From tiffin on we inspected the cotton-growing, the paper-making, the oil press, and the irrigation by means of old-fashioned turn wheels. I was not enthusiastic. It seemed so pitiable an effort, like going backward instead of forward, and trying to keep millions laboring on petty hand processes merely in order to give them work to do by which they might exist.
In the evening Gandhi wrote on his slate that next morning I could join him in his walk. This was his regular exercise, occupying about an hour. He took quite good care of himself physically, observing rules of health and diet rigidly and strictly. He had to in order to perform the tremendous quantity of labor always facing him.
After we had ascended to the roof for evening prayers, our cots were moved out on the terrace under the moon and stars and the glorious, limitless sky overhead. Lights shimmered along the path to the main house but, for the rest, all was darkness. I never was more conscious of nature’s stillness or of more constant stirrings from human beings—the echoing chant from the village near by, singing, calling, laughing, dogs barking, the sounds wafted clearly through the cool and crisp air while not a leaf on the trees trembled. At four the bells rang out for morning prayers and at six Joseph came to tell me the hour and I arose and dressed.
Gandhi and I walked with his other two women guests; they deemed sacred every moment they spent with him. Men, women, and children waited for him as he passed, several prostrating themselves as to a holy person.
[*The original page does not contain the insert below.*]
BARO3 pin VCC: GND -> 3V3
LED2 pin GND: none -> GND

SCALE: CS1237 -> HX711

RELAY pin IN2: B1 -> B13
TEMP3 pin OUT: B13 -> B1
Stepping over the debris we traversed narrow byways through the open fields where families huddled in their tiny huts together with dogs and goats. People were bathing and washing and cleaning their teeth. Little spirals of smoke were drifting from the fires for the morning meal.
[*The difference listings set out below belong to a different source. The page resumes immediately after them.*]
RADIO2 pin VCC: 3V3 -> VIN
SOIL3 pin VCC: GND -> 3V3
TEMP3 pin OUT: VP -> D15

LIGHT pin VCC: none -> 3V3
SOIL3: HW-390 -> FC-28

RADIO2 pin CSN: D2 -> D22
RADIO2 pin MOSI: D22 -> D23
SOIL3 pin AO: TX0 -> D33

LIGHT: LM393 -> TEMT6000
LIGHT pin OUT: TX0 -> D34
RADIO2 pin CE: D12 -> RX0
At eleven we all went to our breakfast across the court, leaving our shoes outside. Everybody was ready, and great shining trays of silver-looking metal were placed before us on the floor. Gandhi was trying to persuade the Indians to utilize native-grown vegetables in different ways and thus increase their vitamin consumption. Mrs. Gandhi supervised the culinary department, and herself served the meal, of which there was a goodly and varied supply—no meat, but plenty of fruits and vegetables in curious combinations, such as tomatoes and oranges in a salad. All picked up their food with their fingers, mixing it and scooping it in very cleverly without dropping a morsel.
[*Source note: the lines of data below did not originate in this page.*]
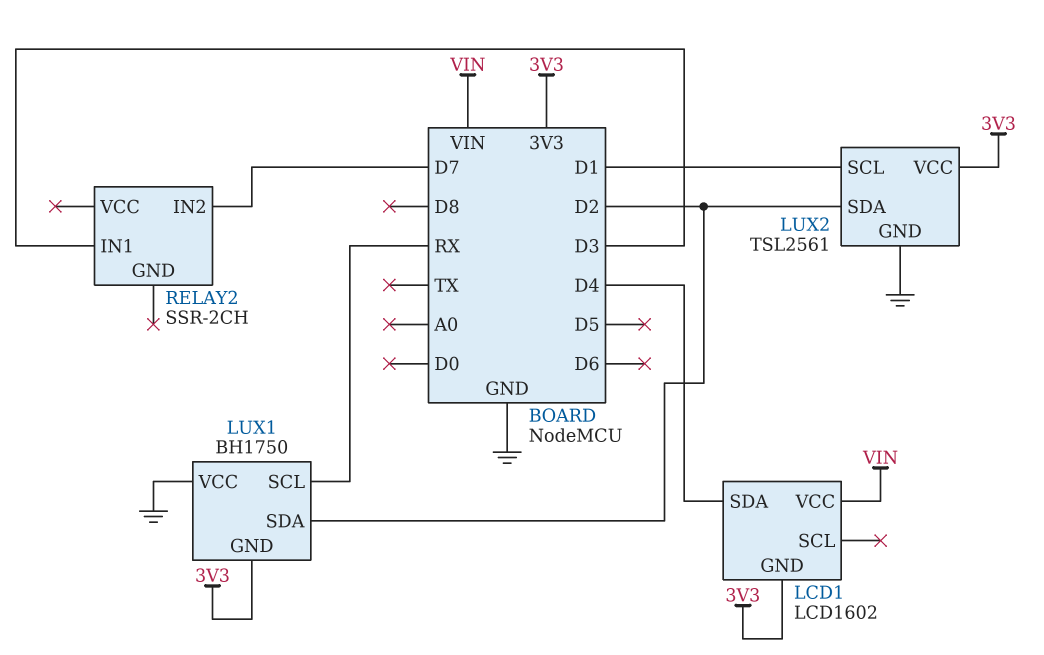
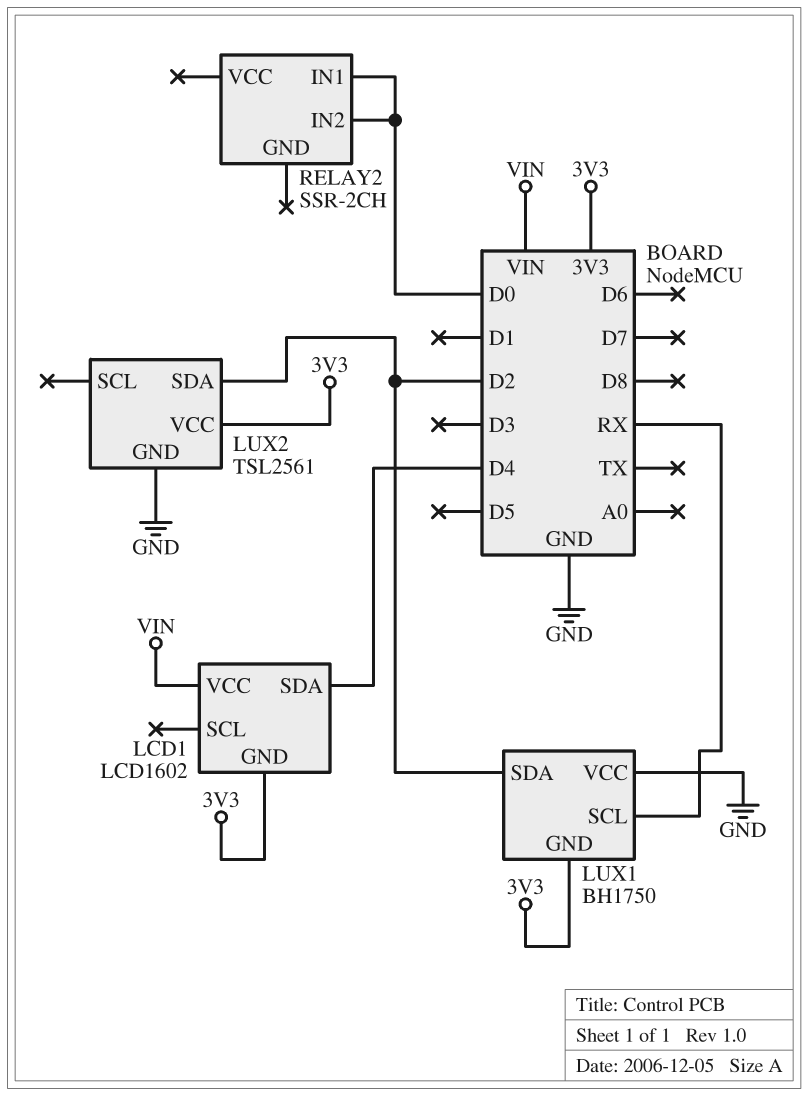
LUX2 pin SCL: D1 -> none
RELAY2 pin IN1: D3 -> D0
RELAY2 pin IN2: D7 -> D0

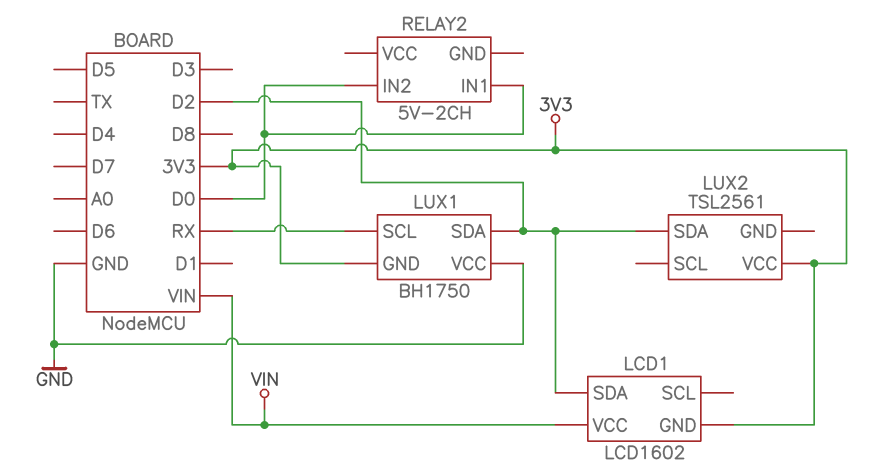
LCD1 pin SDA: D4 -> D2
LUX2 pin GND: GND -> none
RELAY2: SSR-2CH -> 5V-2CH

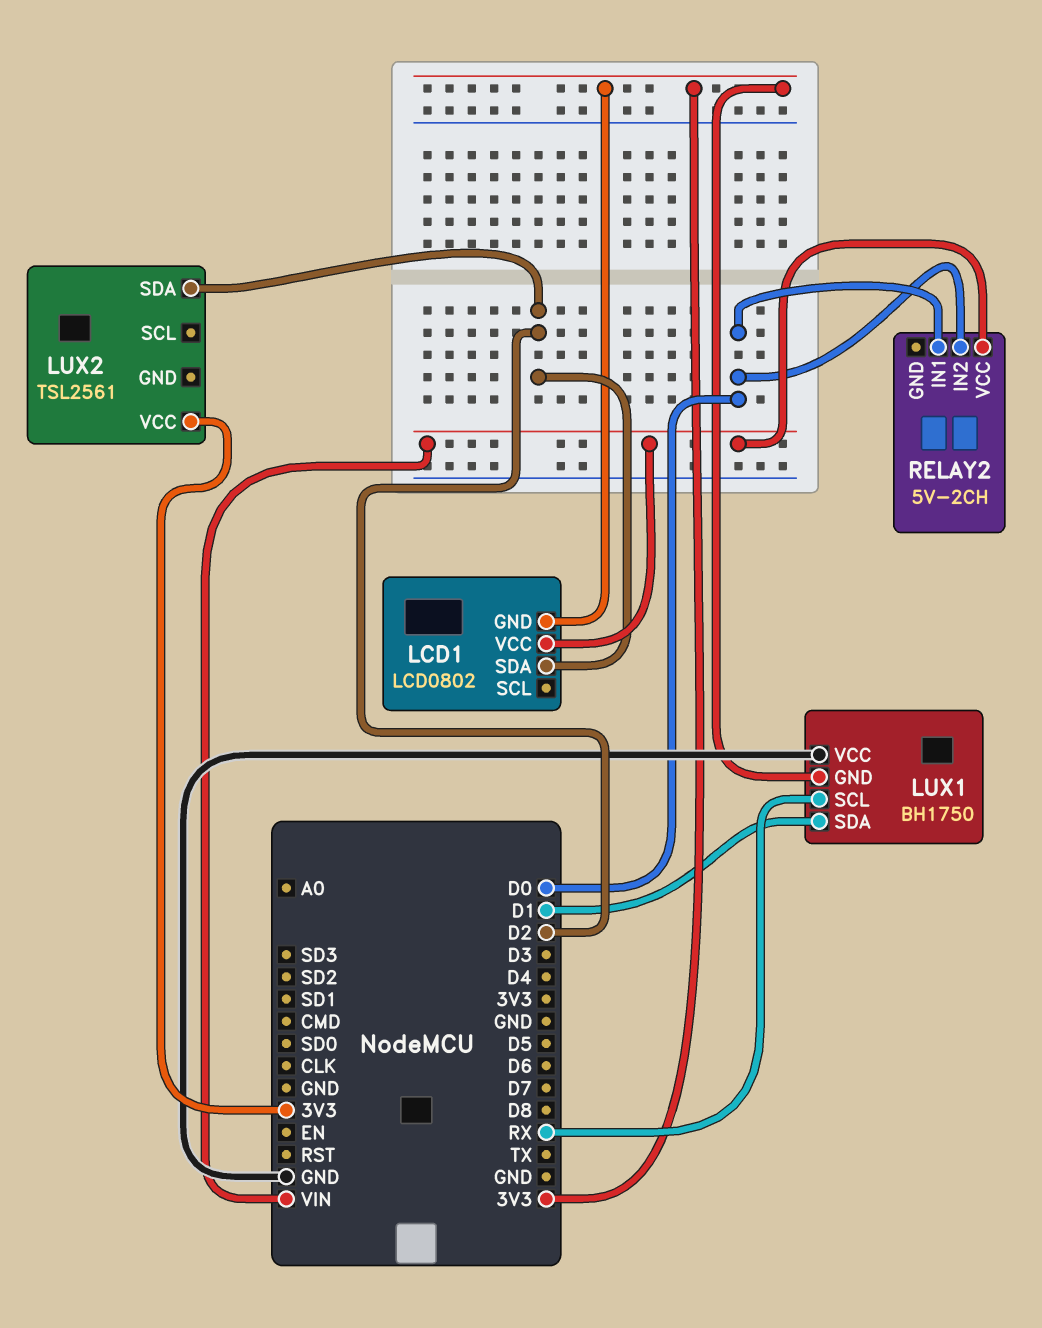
LCD1: LCD1602 -> LCD0802
LUX1 pin SDA: D2 -> D1
RELAY2 pin VCC: none -> VIN

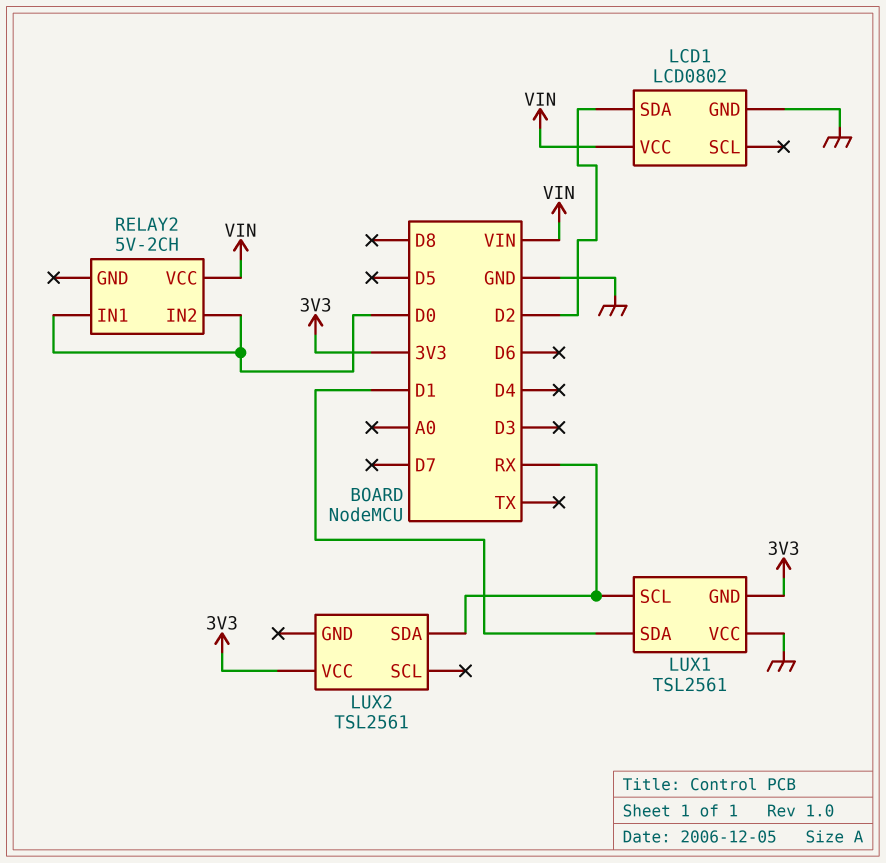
LCD1 pin GND: 3V3 -> GND
LUX1: BH1750 -> TSL2561
LUX2 pin SDA: D2 -> RX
So numerous were Gandhi’s adherents, so deep his influence, that I was sure his endorsement of birth control would be of tremendous value if I could convince him how necessary it was for Indian women. After breakfast I set myself to the task.
He spoke fluent English in a low voice with accurate intonations, never lacking for a word, and could apparently discuss any subject near or far. Nevertheless, I felt his registering of impressions was blunted; while you were answering a question of his, he held to an idea or a train of thought of his own, and, as soon as you stopped, continued it as though he had not heard you. Time and again I believed he was going along with me, and then came the stone wall of religion or emotion or experience, and I could not dynamite him over this obstacle. In fact, despite his claim to open-mindedness, he was proud of not altering his opinions.
Gandhi maintained that he knew women and was in sympathetic accord with them. Personally, after listening to him for a while, I did not believe he had the faintest glimmering of the inner workings of a woman’s heart or mind. He accused himself of being a brute by having desired his wife when he was younger, and classed all sex relations as debasing acts, although sometimes necessary for procreation. He agreed that no more than three or four children should be born to a family, but insisted that intercourse, therefore, should be restricted for the entire married life of the couple to three or four occasions.
I suggested that such a regimen was bound to cause psychological disturbances in both husband and wife. Furthermore, when respect and consideration and reverence were a part of the relationship I called it love, not lust, even if it found expression in sex union, with or without children.
Gandhi referred me to nature, the great director, who would solve our problems if we depended on her, but said what we were doing was to inject man’s ideas into nature.